Una volta scoperta da una guardia, viene condotta davanti al re, che non conosce ragione. Fa seppellire viva la ragazza in una grotta, e quando finalmente l’indovino Tiresia riesce a convincerlo del suo errore è troppo tardi. Antigone si è già data la morte con l’impiccagione per evitare la segregazione a vita. Emone, figlio di Creonte, innamorato e promesso sposo della fanciulla, tenta di colpire nel sepolcro il padre con una spada e non riuscendoci si trafigge il fianco per abbracciare, in un ultimo gesto d’amore, l’amata Antigone. Euridice, madre del ragazzo, si suicida a sua volta maledicendo il sovrano consorte, che rimane solo a meditare sui suoi errori e invoca anche per sé la fine.
Se da un lato l’ostinazione di Creonte, re di Tebe, a lasciare insepolto Polinice scatena la ribellione della giovane Antigone che diviene così l’archetipo dell’eroina contro le ingiustizie del potere costituito, dall’altra la disperazione del sovrano, rimasto solo a meditare sui suicidi di Emone e della moglie Euridice, è considerata conseguenza del comportamento trasgressivo della ragazza nei confronti dell’editto reale.
La domanda da quasi 2.500 anni, da quando cioè l’opera debuttò per la prima volta alle Grande Dionisie di Atene nel 442 a.C, ha sempre diviso gli artisti e intellettuali dell’Occidente è in merito alla giustezza o meno del comportamento di Antigone. È opportuna la sua ribellione nei confronti della legge? Il sentimento e la pietà possono prevalere sulla ragione di Stato?

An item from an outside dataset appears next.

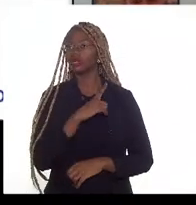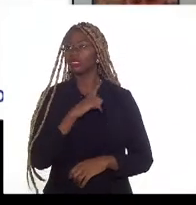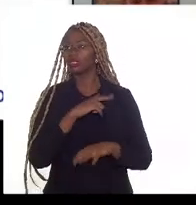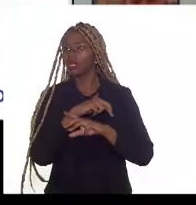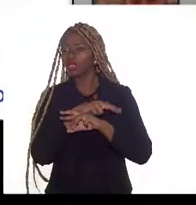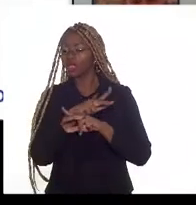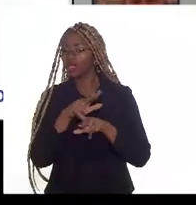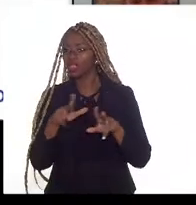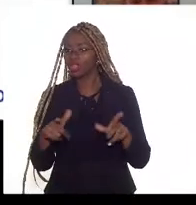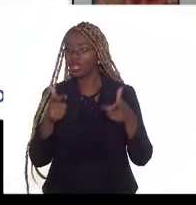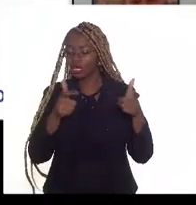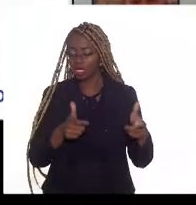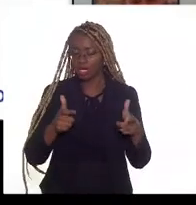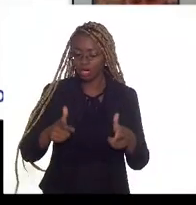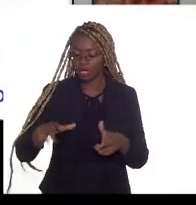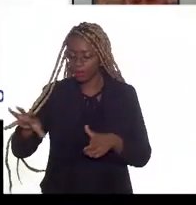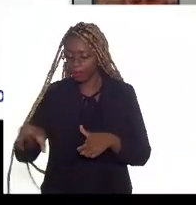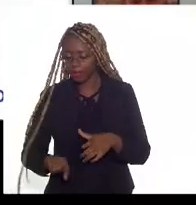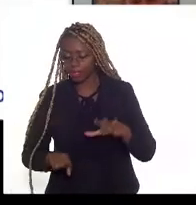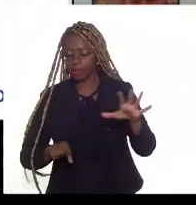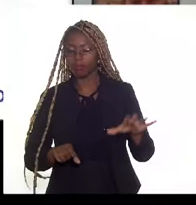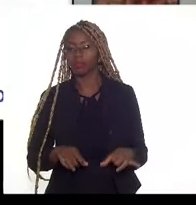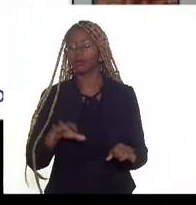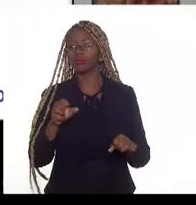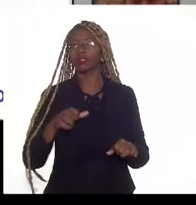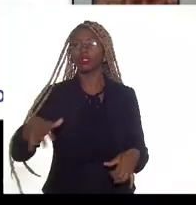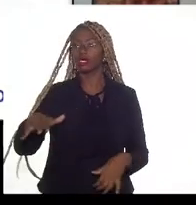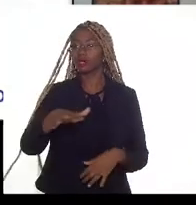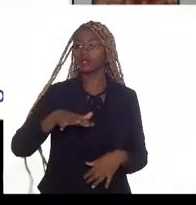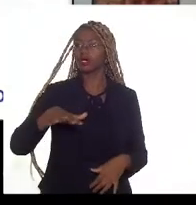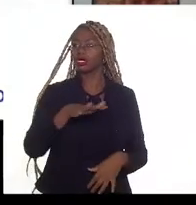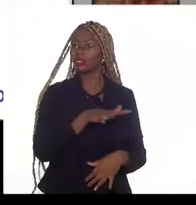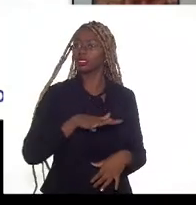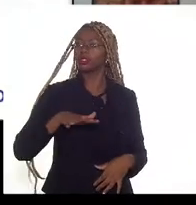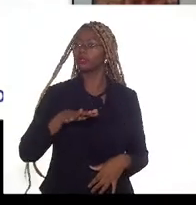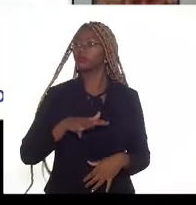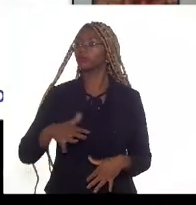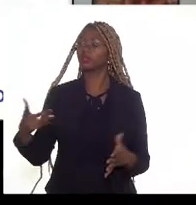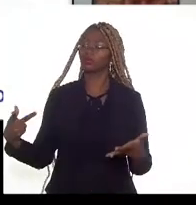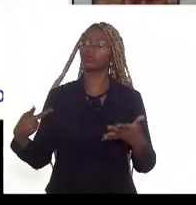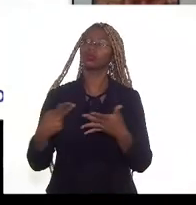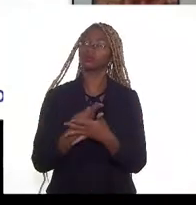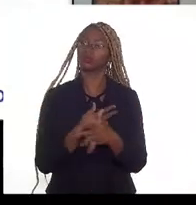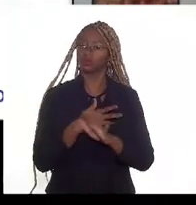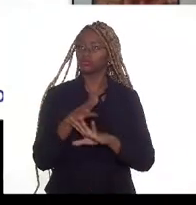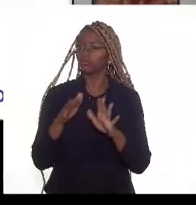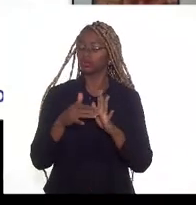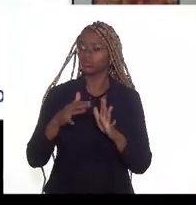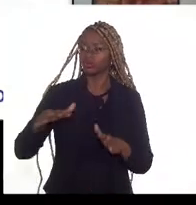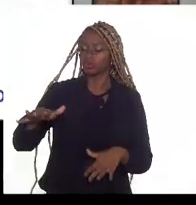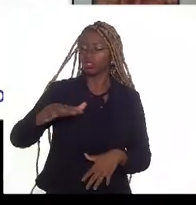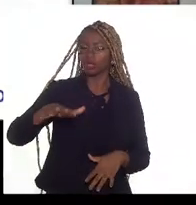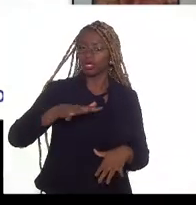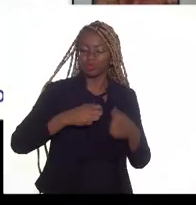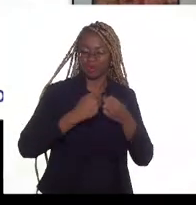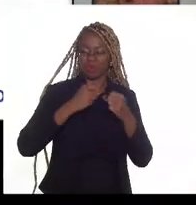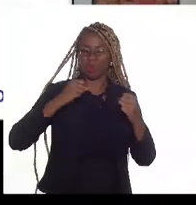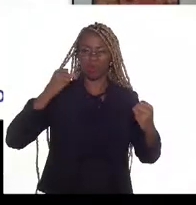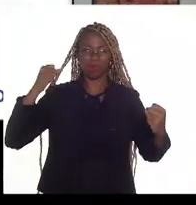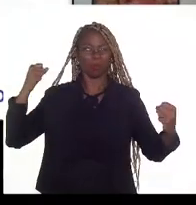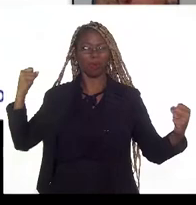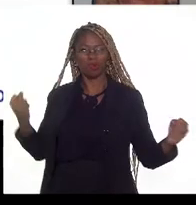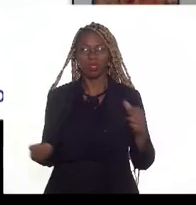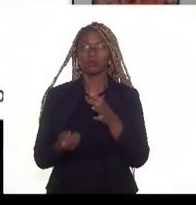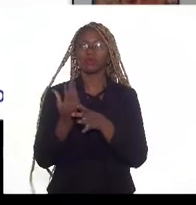de coleta para um único campo, isso aí ocorre em um dos campos que tem uma extensão bem grande em módulos de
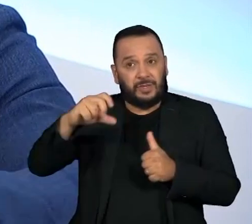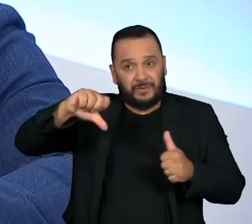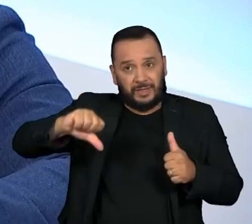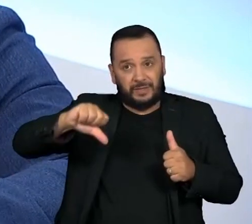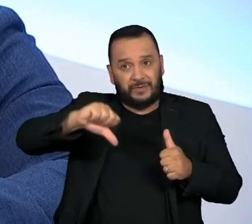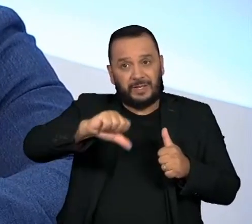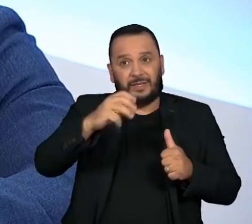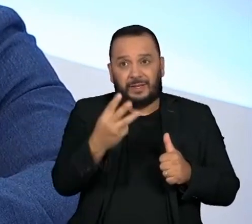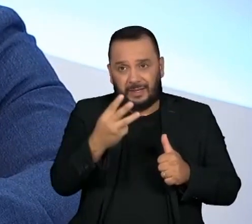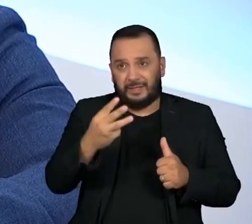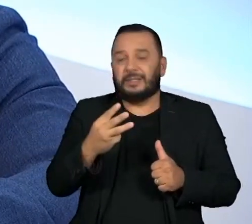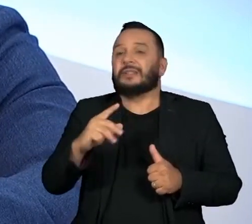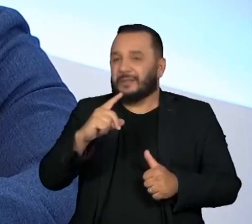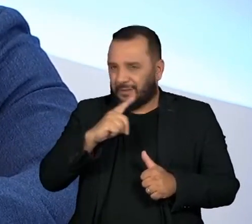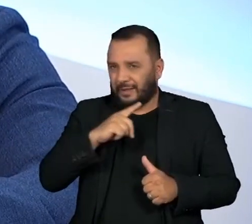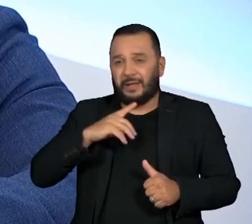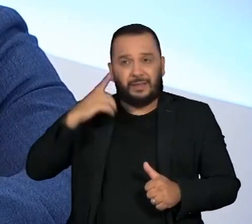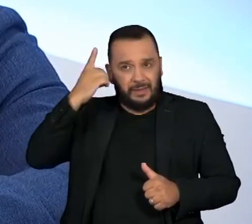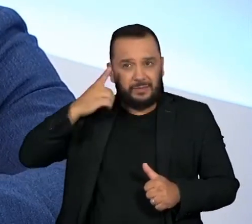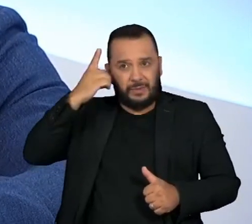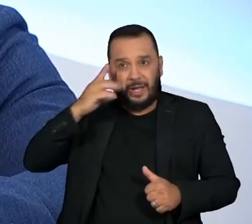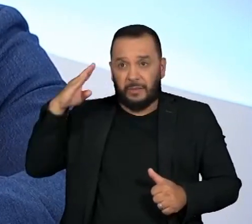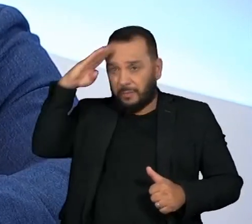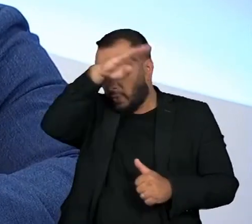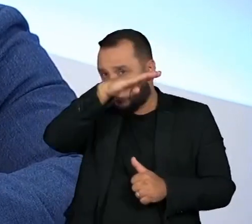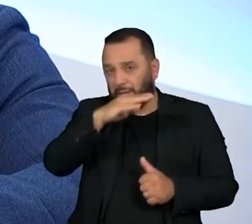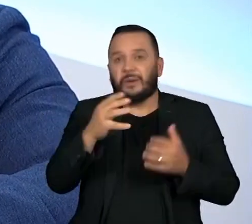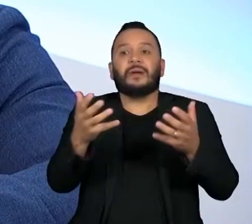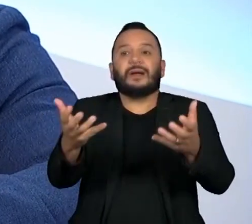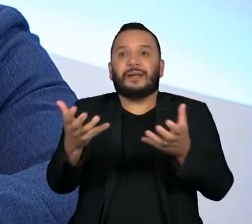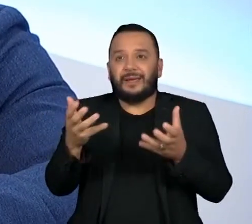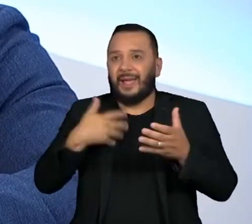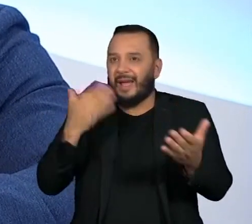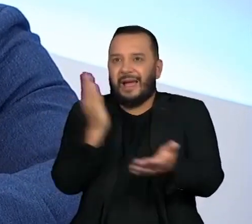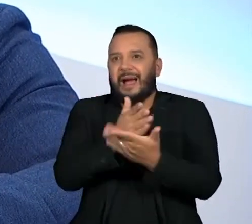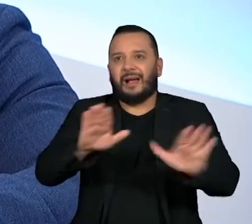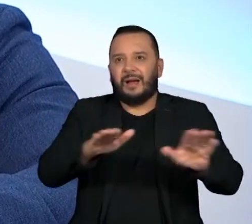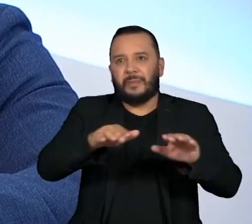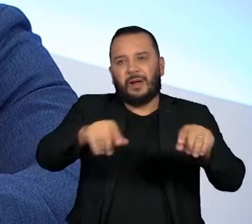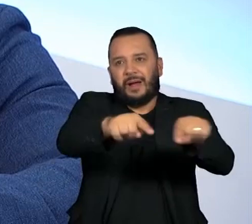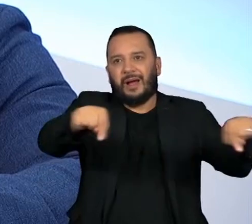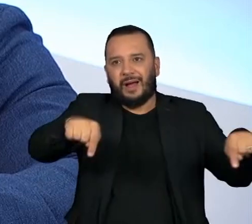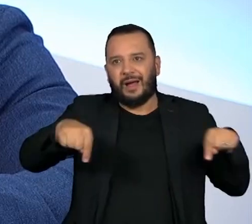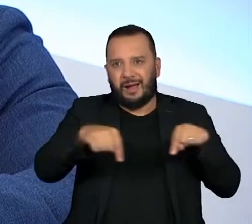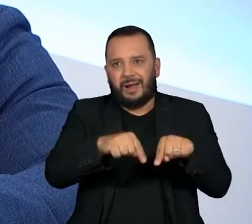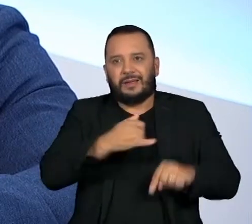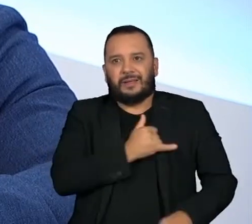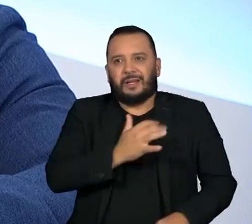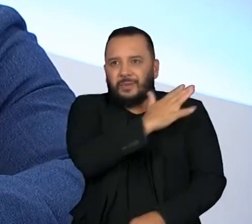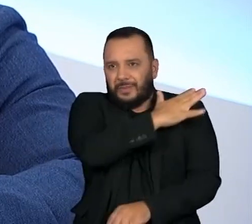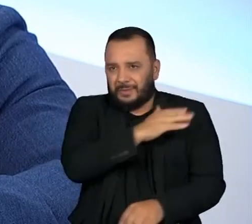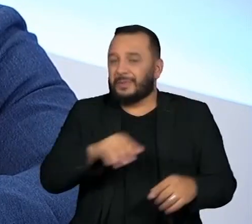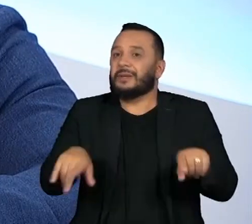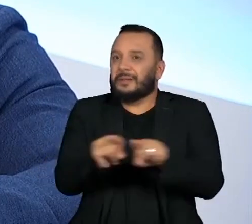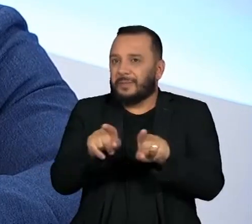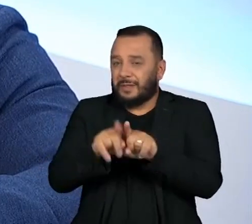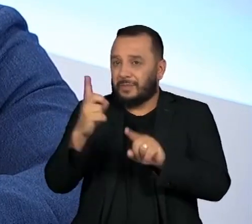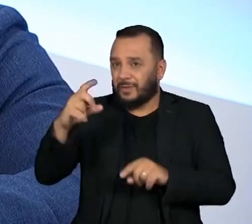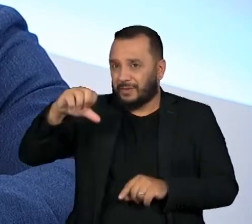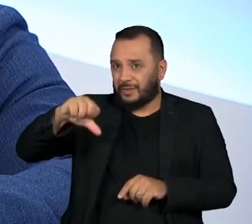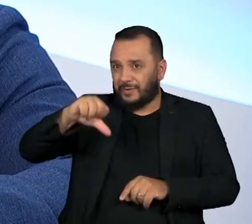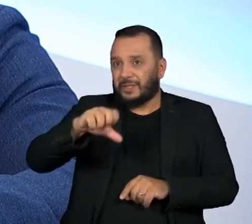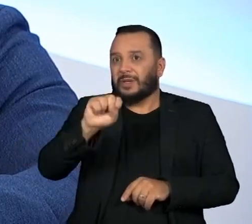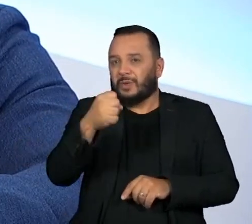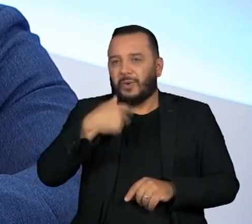o então deputado Jair Bolsonaro, ele já propunha o fim da terra indígena Yanomami. Em 98, ele critica a cavalaria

La simpatia del mondo contemporaneo nei confronti di Antigone, simbolo di una femminilità antagonista del potere maschile peraltro in una società, come quella dell’antica Grecia, in cui le donne non avevano alcuna considerazione se non quella di essere spose e madri, è ben nota, mentre la figura di Ismene, la sorella maggiore che tenta inutilmente di seguire Antigone nel suo tragico destino dopo l’arresto, è rimasta in ombra. Nello spettacolo di Leschiera assume lo stesso ruolo di Orazio nell’Amleto, ovvero quello di essere la testimone superstite di tutti gli accadimenti drammatici del palazzo in cui ha vissuto, dove ha passato i momenti felici della giovinezza, prima della scia sanguinosa che distruggerà la sua famiglia e che le luci di scena, nella variazione dal rosso acceso verso il purpureo e il bianco, suggeriscono.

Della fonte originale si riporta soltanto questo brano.